The Verdict
AKSORN is David Thompson's Bangkok restaurant, and it operates from a premise that no other restaurant in the city shares: the menu is constructed entirely from vintage Thai cookbooks. Thompson — the Australian chef who made his name with Nahm and who has spent more than three decades studying Thai culinary history — brings rare and forgotten preparations back to the table. The thirteen dishes that constitute the prix-fixe menu change every few months as Thompson moves through different eras and regions of the archive.
The restaurant occupies the fifth floor of Central: The Original Store on Charoenkrung Road, Bangkok's oldest department store, which was restored into a cultural complex. The rooftop bar above serves as a pre-dinner aperitivo terrace with city views across Bang Rak. The dining room is elegant and contemporary, allowing the food to speak without competing architecture. All dishes are served samrub — the traditional Thai sharing format in which every preparation arrives simultaneously and the table composes its own meal from the spread.
The Michelin star arrived in recognition of consistency and the uniqueness of the concept. No other restaurant in Bangkok — or anywhere — operates from this specific intellectual position: that the historical Thai kitchen, properly researched and faithfully executed, is among the world's great culinary traditions and deserves to be tasted rather than merely documented. Thompson's commitment to sourcing rare ingredients from small producers across Thailand ensures that the flavours are not approximations of the historical record but its most faithful living expression.

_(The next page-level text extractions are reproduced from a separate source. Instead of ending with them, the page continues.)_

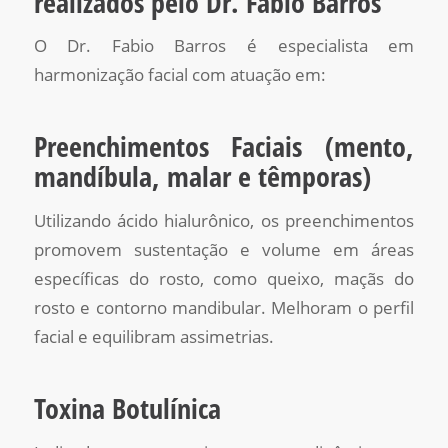
realizados pelo Dr. Fabio Barros
O Dr. Fabio Barros é especialista em
harmonização facial com atuação em:
Preenchimentos Faciais (mento,
mandíbula, malar e têmporas)
Utilizando ácido hialurônico, os preenchimentos
promovem sustentação e volume em áreas
específicas do rosto, como queixo, maçãs do
rosto e contorno mandibular. Melhoram o perfil
facial e equilibram assimetrias.
Toxina Botulínica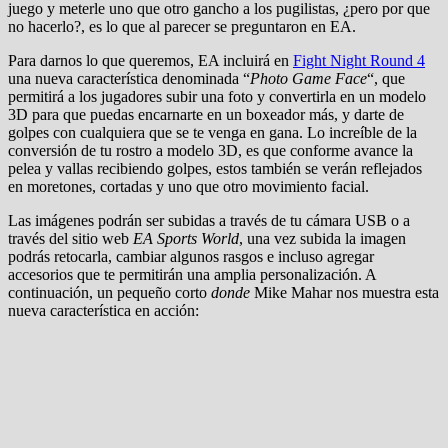
juego y meterle uno que otro gancho a los pugilistas, ¿pero por que
no hacerlo?, es lo que al parecer se preguntaron en EA.
Para darnos lo que queremos, EA incluirá en
Fight Night Round 4
una nueva característica denominada “
Photo Game Face
“, que
permitirá a los jugadores subir una foto y convertirla en un modelo
3D para que puedas encarnarte en un boxeador más, y darte de
golpes con cualquiera que se te venga en gana. Lo increíble de la
conversión de tu rostro a modelo 3D, es que conforme avance la
pelea y vallas recibiendo golpes, estos también se verán reflejados
en moretones, cortadas y uno que otro movimiento facial.
Las imágenes podrán ser subidas a través de tu cámara USB o a
través del sitio web
EA Sports World
, una vez subida la imagen
podrás retocarla, cambiar algunos rasgos e incluso agregar
accesorios que te permitirán una amplia personalización. A
continuación, un pequeño corto
donde
Mike Mahar nos muestra esta
nueva característica en acción: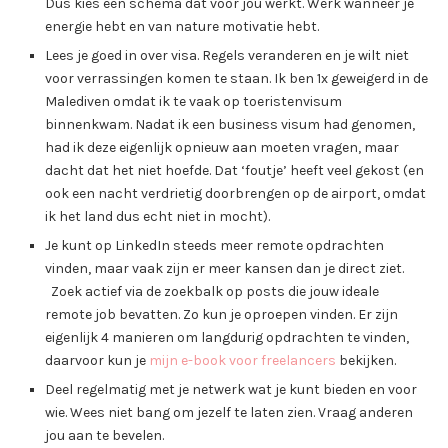
Dus kies een schema dat voor jou werkt. Werk wanneer je
energie hebt en van nature motivatie hebt.
Lees je goed in over visa. Regels veranderen en je wilt niet
voor verrassingen komen te staan. Ik ben 1x geweigerd in de
Malediven omdat ik te vaak op toeristenvisum
binnenkwam. Nadat ik een business visum had genomen,
had ik deze eigenlijk opnieuw aan moeten vragen, maar
dacht dat het niet hoefde. Dat ‘foutje’ heeft veel gekost (en
ook een nacht verdrietig doorbrengen op de airport, omdat
ik het land dus echt niet in mocht).
Je kunt op LinkedIn steeds meer remote opdrachten
vinden, maar vaak zijn er meer kansen dan je direct ziet.
Zoek actief via de zoekbalk op posts die jouw ideale
remote job bevatten. Zo kun je oproepen vinden. Er zijn
eigenlijk 4 manieren om langdurig opdrachten te vinden,
daarvoor kun je
mijn e-book voor freelancers
bekijken.
Deel regelmatig met je netwerk wat je kunt bieden en voor
wie. Wees niet bang om jezelf te laten zien. Vraag anderen
jou aan te bevelen.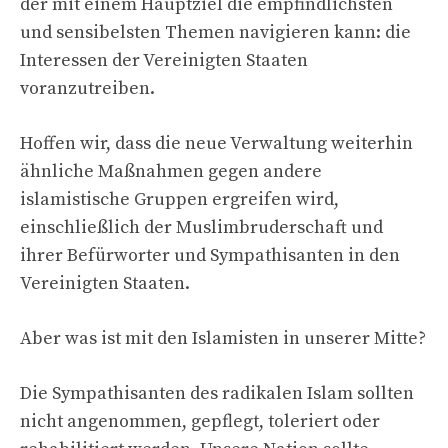
der mit einem Hauptziel die empfindlichsten
und sensibelsten Themen navigieren kann: die
Interessen der Vereinigten Staaten
voranzutreiben.
Hoffen wir, dass die neue Verwaltung weiterhin
ähnliche Maßnahmen gegen andere
islamistische Gruppen ergreifen wird,
einschließlich der Muslimbruderschaft und
ihrer Befürworter und Sympathisanten in den
Vereinigten Staaten.
Aber was ist mit den Islamisten in unserer Mitte?
Die Sympathisanten des radikalen Islam sollten
nicht angenommen, gepflegt, toleriert oder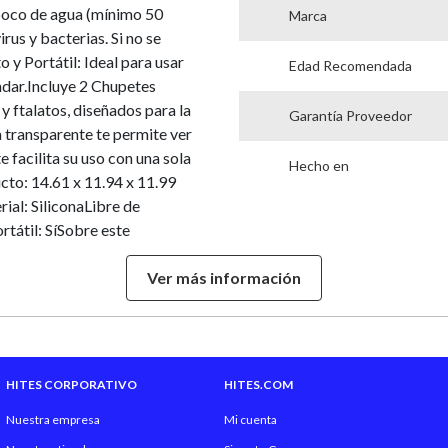
poco de agua (mínimo 50
Marca
us y bacterias. Si no se
 y Portátil: Ideal para usar
Edad Recomendada
ndar.Incluye 2 Chupetes
y ftalatos, diseñados para la
Garantía Proveedor
 transparente te permite ver
e facilita su uso con una sola
Hecho en
to: 14.61 x 11.94 x 11.99
al: SiliconaLibre de
tátil: SíSobre este
 en solo 60 segundos en el
Ver más información
Almacenamiento Higiénico
mantiene el contenido estéril
l como esterilizador de
e chupetes estándar.Incluye 2
n 2 chupetes de silicona,
HITES CORPORATIVO
HITES.COM
transparente siempre sabes
Nuestra empresa
Mi cuenta
e facilita su uso con una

Why It Works for Closing a Deal
AKSORN delivers something that few restaurants manage in a business context: a conversation starter that is both impressive and intellectually substantive. The concept — a chef who has spent thirty years in the Thai culinary archive bringing forgotten dishes to life — provides a natural topic for the evening. The sharing format encourages the table dynamic that business dinners benefit from. The Charoen Krung location, in Bangkok's most architecturally interesting neighbourhood, adds a layer of cultural credibility that the standard hotel restaurant cannot match.